> [DOCUMENT EXTRACT]:
* start *

Our amended and restated
articles of association allow us to exculpate, indemnify and insure our office holders for any liability imposed on them as a consequence
of an act (including any omission) which was performed by virtue of being an office holder. Our office holders are currently covered by
a directors’ and officers’ liability insurance policy.
We have entered into agreements
with each of our directors and executive officers exculpating them in advance, to the fullest extent permitted by law, from liability
for damages caused as a result of a breach of duty of care, and undertaking to indemnify them to the fullest extent permitted by law.
This indemnification is limited to events determined as foreseeable by the board of directors based on our activities, and to an amount
or according to criteria determined by the board of directors as reasonable under the circumstances.

* end *

> [DATA ENTRIES]:
* start *

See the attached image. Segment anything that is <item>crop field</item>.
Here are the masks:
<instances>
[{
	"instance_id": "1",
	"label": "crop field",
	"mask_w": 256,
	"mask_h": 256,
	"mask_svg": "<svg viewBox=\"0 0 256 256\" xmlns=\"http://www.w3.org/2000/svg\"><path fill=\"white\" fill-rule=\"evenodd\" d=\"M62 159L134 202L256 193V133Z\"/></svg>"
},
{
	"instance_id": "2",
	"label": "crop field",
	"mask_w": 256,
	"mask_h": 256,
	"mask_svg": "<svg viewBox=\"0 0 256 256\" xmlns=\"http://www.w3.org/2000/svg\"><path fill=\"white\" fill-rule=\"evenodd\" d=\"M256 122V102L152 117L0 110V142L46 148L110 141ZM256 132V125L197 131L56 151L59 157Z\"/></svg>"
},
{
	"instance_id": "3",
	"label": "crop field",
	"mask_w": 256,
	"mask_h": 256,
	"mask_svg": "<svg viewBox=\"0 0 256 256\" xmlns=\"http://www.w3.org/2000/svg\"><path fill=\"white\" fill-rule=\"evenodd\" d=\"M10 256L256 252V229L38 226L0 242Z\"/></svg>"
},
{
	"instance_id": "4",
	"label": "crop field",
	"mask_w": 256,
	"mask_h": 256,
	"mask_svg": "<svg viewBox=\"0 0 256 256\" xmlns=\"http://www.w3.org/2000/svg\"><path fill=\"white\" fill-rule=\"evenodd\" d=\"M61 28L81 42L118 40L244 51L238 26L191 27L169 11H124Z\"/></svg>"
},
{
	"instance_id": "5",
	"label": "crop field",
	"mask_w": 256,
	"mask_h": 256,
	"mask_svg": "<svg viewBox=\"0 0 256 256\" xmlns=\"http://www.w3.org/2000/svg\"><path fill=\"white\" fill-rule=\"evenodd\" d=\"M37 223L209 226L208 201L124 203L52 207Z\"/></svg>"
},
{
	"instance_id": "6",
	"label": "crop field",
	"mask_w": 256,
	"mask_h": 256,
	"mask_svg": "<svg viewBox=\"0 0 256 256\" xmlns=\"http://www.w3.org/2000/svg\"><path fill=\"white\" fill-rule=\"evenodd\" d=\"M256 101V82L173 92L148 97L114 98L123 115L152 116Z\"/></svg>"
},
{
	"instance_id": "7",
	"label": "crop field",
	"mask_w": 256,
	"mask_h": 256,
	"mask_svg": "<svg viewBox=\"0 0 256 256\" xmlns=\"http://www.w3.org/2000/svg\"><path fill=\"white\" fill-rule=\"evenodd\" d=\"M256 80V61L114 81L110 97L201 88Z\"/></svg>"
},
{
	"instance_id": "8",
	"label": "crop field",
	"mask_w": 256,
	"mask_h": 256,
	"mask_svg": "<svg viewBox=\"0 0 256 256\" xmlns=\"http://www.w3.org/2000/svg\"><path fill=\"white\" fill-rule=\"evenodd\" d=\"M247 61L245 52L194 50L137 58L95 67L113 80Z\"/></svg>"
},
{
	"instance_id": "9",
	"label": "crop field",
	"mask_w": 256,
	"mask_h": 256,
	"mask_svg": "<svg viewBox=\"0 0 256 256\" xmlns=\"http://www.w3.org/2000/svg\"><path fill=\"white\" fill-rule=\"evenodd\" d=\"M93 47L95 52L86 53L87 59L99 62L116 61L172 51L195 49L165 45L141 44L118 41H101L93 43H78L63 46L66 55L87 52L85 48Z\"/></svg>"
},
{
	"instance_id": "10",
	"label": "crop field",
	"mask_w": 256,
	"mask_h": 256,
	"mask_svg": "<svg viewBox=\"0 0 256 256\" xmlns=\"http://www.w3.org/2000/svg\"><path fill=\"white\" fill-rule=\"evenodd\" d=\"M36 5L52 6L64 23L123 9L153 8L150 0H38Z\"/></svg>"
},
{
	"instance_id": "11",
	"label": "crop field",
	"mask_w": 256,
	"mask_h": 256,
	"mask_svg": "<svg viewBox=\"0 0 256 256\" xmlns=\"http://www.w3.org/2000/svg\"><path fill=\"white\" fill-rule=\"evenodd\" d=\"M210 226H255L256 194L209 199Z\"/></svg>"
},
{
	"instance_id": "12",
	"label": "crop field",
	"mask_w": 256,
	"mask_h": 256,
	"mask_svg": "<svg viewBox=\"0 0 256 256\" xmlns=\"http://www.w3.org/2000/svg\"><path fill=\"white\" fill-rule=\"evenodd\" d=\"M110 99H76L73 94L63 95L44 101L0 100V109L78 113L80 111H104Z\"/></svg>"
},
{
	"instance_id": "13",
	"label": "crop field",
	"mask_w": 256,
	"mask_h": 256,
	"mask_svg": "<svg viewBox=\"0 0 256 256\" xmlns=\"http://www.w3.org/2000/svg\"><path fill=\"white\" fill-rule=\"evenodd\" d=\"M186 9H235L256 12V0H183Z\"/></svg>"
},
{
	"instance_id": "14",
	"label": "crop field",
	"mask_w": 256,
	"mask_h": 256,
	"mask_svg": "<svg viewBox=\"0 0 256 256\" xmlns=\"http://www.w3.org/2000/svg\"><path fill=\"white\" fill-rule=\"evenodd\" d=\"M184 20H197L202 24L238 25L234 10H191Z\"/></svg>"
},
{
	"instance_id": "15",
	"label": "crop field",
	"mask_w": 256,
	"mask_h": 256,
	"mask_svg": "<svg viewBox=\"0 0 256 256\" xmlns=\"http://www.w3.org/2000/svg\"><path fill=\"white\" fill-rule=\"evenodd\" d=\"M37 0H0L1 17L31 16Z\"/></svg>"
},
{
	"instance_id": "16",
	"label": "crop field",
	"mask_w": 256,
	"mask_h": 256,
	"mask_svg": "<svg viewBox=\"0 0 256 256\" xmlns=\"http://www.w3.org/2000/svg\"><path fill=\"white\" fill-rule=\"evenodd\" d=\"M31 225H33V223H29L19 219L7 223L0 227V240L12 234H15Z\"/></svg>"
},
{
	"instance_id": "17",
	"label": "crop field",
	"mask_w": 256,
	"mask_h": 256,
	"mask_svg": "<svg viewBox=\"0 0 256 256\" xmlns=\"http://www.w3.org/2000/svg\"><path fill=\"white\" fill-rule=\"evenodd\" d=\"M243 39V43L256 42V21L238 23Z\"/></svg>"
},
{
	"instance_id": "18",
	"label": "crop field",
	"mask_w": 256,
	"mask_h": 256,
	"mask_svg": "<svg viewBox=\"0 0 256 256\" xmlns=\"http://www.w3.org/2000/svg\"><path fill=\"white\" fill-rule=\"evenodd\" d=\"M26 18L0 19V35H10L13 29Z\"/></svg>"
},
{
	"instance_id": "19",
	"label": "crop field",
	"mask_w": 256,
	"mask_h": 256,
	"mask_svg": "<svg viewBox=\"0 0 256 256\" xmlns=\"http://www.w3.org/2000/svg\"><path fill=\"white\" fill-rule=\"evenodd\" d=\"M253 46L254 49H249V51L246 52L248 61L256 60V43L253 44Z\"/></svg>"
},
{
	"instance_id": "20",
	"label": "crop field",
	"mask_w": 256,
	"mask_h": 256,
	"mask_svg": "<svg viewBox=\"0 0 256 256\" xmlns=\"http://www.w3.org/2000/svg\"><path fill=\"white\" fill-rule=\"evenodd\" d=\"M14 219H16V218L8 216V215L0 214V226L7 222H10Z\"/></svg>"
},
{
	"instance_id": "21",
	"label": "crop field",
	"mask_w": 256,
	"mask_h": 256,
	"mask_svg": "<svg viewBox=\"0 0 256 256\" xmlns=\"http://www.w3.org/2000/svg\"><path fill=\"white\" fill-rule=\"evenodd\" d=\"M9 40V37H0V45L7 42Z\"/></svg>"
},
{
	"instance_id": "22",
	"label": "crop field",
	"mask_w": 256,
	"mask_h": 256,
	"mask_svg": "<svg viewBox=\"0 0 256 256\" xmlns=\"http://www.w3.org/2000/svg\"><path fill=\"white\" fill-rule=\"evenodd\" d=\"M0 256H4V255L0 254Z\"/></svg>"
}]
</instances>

* end *

> [JOBS]:
[1] From the passage on indemnifying office holders, reproduce the words starting at "Our amended and" and ending at "permitted by law.".
[2] Answer these questions using the passage on indemnifying office holders:
(a) What kind of policy currently covers the office holders?
(b) The advance exculpation covers liability for damages caused by a breach of what?
(c) Who determines which events are foreseeable for the purposes of indemnification?
[3] Extend the passage on indemnifying office holders with a few sentences that pick up after its final sentence.

> [IN RESPONSE]:
[1]
Our amended and restated
articles of association allow us to exculpate, indemnify and insure our office holders for any liability imposed on them as a consequence
of an act (including any omission) which was performed by virtue of being an office holder. Our office holders are currently covered by
a directors’ and officers’ liability insurance policy.
We have entered into agreements
with each of our directors and executive officers exculpating them in advance, to the fullest extent permitted by law, from liability
for damages caused as a result of a breach of duty of care, and undertaking to indemnify them to the fullest extent permitted by law.

[2]
(a) A directors' and officers' liability insurance policy.
(b) A breach of duty of care.
(c) The board of directors.

[3]
The
maximum indemnification amount set forth in such agreements is limited to an amount equal to the highest of $100
million, 25% of our total shareholders’ equity as reflected in our most recent consolidated financial statements prior to
the date on which the indemnity payment is made and 10% of our total market cap calculated based on the average closing price the Registrant’s
Ordinary Shares over the 30 trading days prior to the actual payment, multiplied by the total number of our issued and outstanding shares
as of the date of the payment (other than indemnification for an offering of securities to the public, including by a shareholder in a
secondary offering, in which case the maximum indemnification amount is limited to the gross proceeds raised by us and/or any selling
shareholder in such public offering). The maximum amount set forth in such agreements is in addition to any amount paid (if paid) under
insurance and/or by a third-party pursuant to an indemnification arrangement.
We have purchased and
currently intend to maintain insurance on behalf of each and every person who is or was a director or officer of the Company against any
loss arising from any claim asserted against him or her and incurred by him or her in any such capacity, subject to certain exclusions.
In the opinion of the
SEC, indemnification of directors and office holders for liabilities arising under the Securities Act, however, is against public policy
and therefore unenforceable.
Item 9. Undertakings.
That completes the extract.